:: WHAT THE EXERCISE ASKS ::
Write out every record below exactly as it appears, omitting the pictures.
[DATA SHOWN — start]
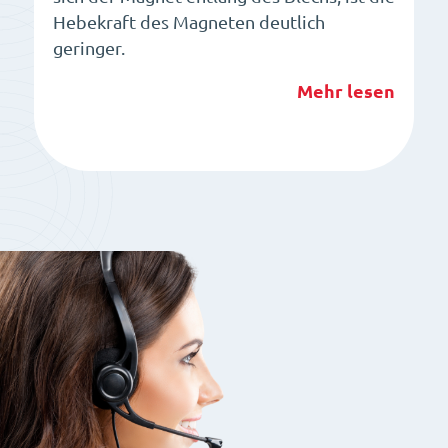
Hebekraft des Magneten deutlich
geringer.
Mehr lesen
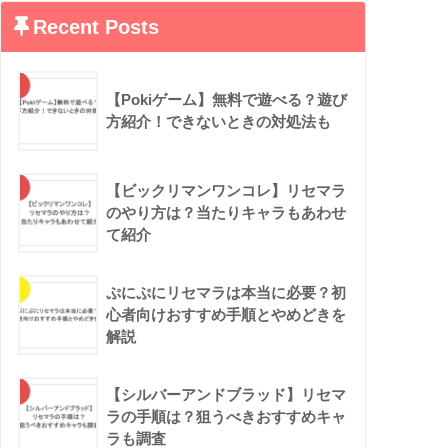
Recent Posts
【Pokiゲーム】無料で遊べる？遊び
方紹介！できないときの対処法も
【ビックリマンワンコレ】リセマラ
のやり方は？当たりキャラもあわせ
て紹介
ぷにぷにリセマラは本当に必要？初
心者向けおすすめ手順とやめどきを
解説
【シルバーアンドブラッド】リセマ
ラの手順は？狙うべきおすすめキャ
ラも調査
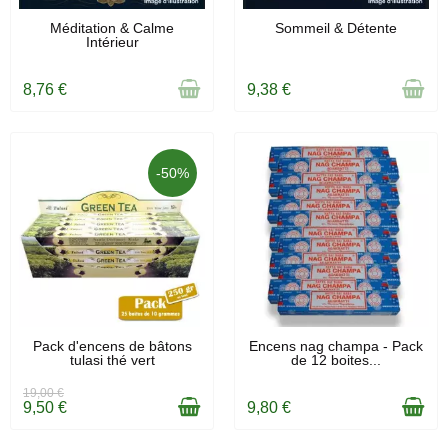
RUPTURE DE STOCK
RUPTURE DE STOCK
Méditation & Calme
Sommeil & Détente
Intérieur
8,76 €
9,38 €
-50%
EN STOCK
EN STOCK
Pack d'encens de bâtons
Encens nag champa - Pack
tulasi thé vert
de 12 boites...
19,00 €
9,50 €
9,80 €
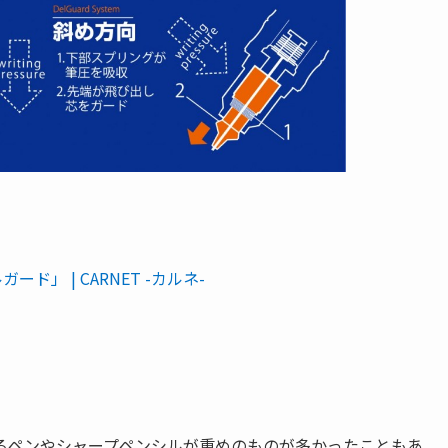
」 | CARNET -カルネ-
るペンやシャープペンシルが重めのものが多かったこともあ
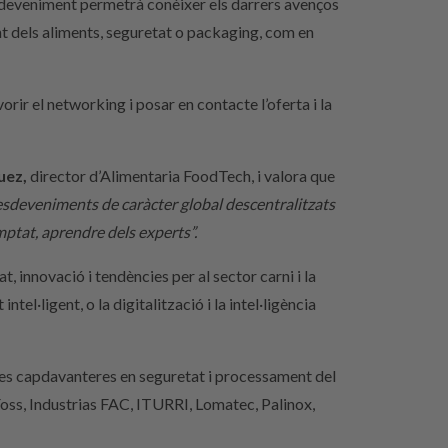
esdeveniment permetrà conèixer els darrers avenços
nt dels aliments, seguretat o packaging, com en
ir el networking i posar en contacte l’oferta i la
uez,
director d’Alimentaria FoodTech, i valora que
 esdeveniments de caràcter global descentralitzats
mptat, aprendre dels experts”.
, innovació i tendències per al sector carni i la
el·ligent, o la digitalització i la intel·ligència
eses capdavanteres en seguretat i processament del
ss, Industrias FAC, ITURRI, Lomatec, Palinox,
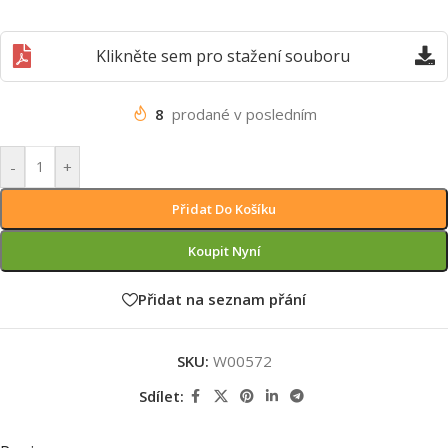
Klikněte sem pro stažení souboru
8
prodané v posledním
-
+
Přidat Do Košíku
Koupit Nyní
Přidat na seznam přání
SKU:
W00572
Sdílet:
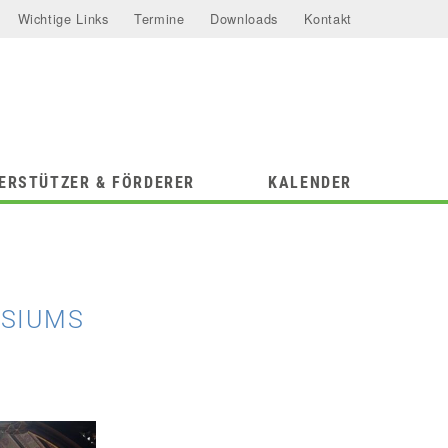
Wichtige Links
Termine
Downloads
Kontakt
ERSTÜTZER & FÖRDERER
KALENDER
ASIUMS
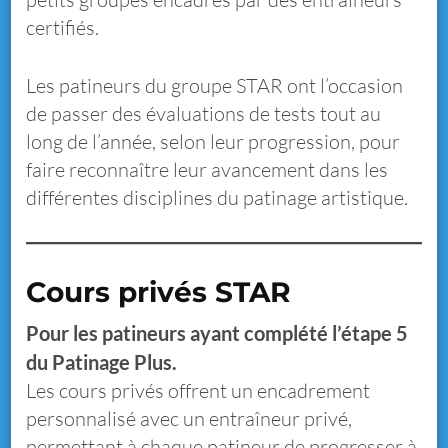
certifiés.
Les patineurs du groupe STAR ont l’occasion
de passer des évaluations de tests tout au
long de l’année, selon leur progression, pour
faire reconnaître leur avancement dans les
différentes disciplines du patinage artistique.
Cours privés STAR
Pour les patineurs ayant complété l’étape 5
du Patinage Plus.
Les cours privés offrent un encadrement
personnalisé avec un entraîneur privé,
permettant à chaque patineur de progresser à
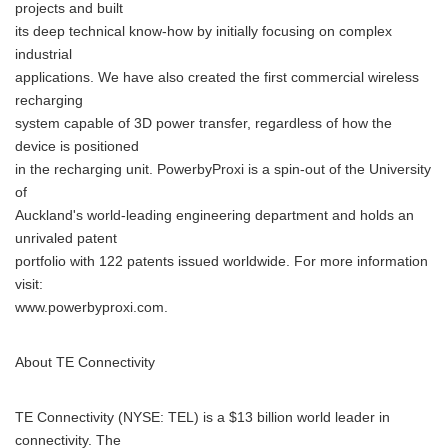
projects and built
its deep technical know-how by initially focusing on complex
industrial
applications. We have also created the first commercial wireless
recharging
system capable of 3D power transfer, regardless of how the
device is positioned
in the recharging unit. PowerbyProxi is a spin-out of the University
of
Auckland's world-leading engineering department and holds an
unrivaled patent
portfolio with 122 patents issued worldwide. For more information
visit:
www.powerbyproxi.com.
About TE Connectivity
TE Connectivity (NYSE: TEL) is a $13 billion world leader in
connectivity. The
[DATA SHOWN — finish]
:: EXPECTED ANSWER ::
Hebekraft des Magneten deutlich
geringer.
Mehr lesen
Recent Posts
【Pokiゲーム】無料で遊べる？遊び
方紹介！できないときの対処法も
【ビックリマンワンコレ】リセマラ
のやり方は？当たりキャラもあわせ
て紹介
ぷにぷにリセマラは本当に必要？初
心者向けおすすめ手順とやめどきを
解説
【シルバーアンドブラッド】リセマ
ラの手順は？狙うべきおすすめキャ
ラも調査
RUPTURE DE STOCK
RUPTURE DE STOCK
Méditation & Calme
Sommeil & Détente
Intérieur
8,76 €
9,38 €
-50%
EN STOCK
EN STOCK
Pack d'encens de bâtons
Encens nag champa - Pack
tulasi thé vert
de 12 boites...
19,00 €
9,50 €
9,80 €
」 | CARNET -カルネ-
るペンやシャープペンシルが重めのものが多かったこともあ
esdeveniment permetrà conèixer els darrers avenços
nt dels aliments, seguretat o packaging, com en
ir el networking i posar en contacte l’oferta i la
uez,
director d’Alimentaria FoodTech, i valora que
 esdeveniments de caràcter global descentralitzats
mptat, aprendre dels experts”.
, innovació i tendències per al sector carni i la
el·ligent, o la digitalització i la intel·ligència
eses capdavanteres en seguretat i processament del
ss, Industrias FAC, ITURRI, Lomatec, Palinox,
Klikněte sem pro stažení souboru
8
prodané v posledním
-
+
Přidat Do Košíku
Koupit Nyní
Přidat na seznam přání
SKU:
W00572
Sdílet:
Wichtige Links
Termine
Downloads
Kontakt
ERSTÜTZER & FÖRDERER
KALENDER
ASIUMS
certifiés.
Les patineurs du groupe STAR ont l’occasion
de passer des évaluations de tests tout au
long de l’année, selon leur progression, pour
faire reconnaître leur avancement dans les
différentes disciplines du patinage artistique.
Cours privés STAR
Pour les patineurs ayant complété l’étape 5
du Patinage Plus.
Les cours privés offrent un encadrement
personnalisé avec un entraîneur privé,
permettant à chaque patineur de progresser à
projects and built
its deep technical know-how by initially focusing on complex
industrial
applications. We have also created the first commercial wireless
recharging
system capable of 3D power transfer, regardless of how the
device is positioned
in the recharging unit. PowerbyProxi is a spin-out of the University
of
Auckland's world-leading engineering department and holds an
unrivaled patent
portfolio with 122 patents issued worldwide. For more information
visit:
www.powerbyproxi.com.
About TE Connectivity
TE Connectivity (NYSE: TEL) is a $13 billion world leader in
connectivity. The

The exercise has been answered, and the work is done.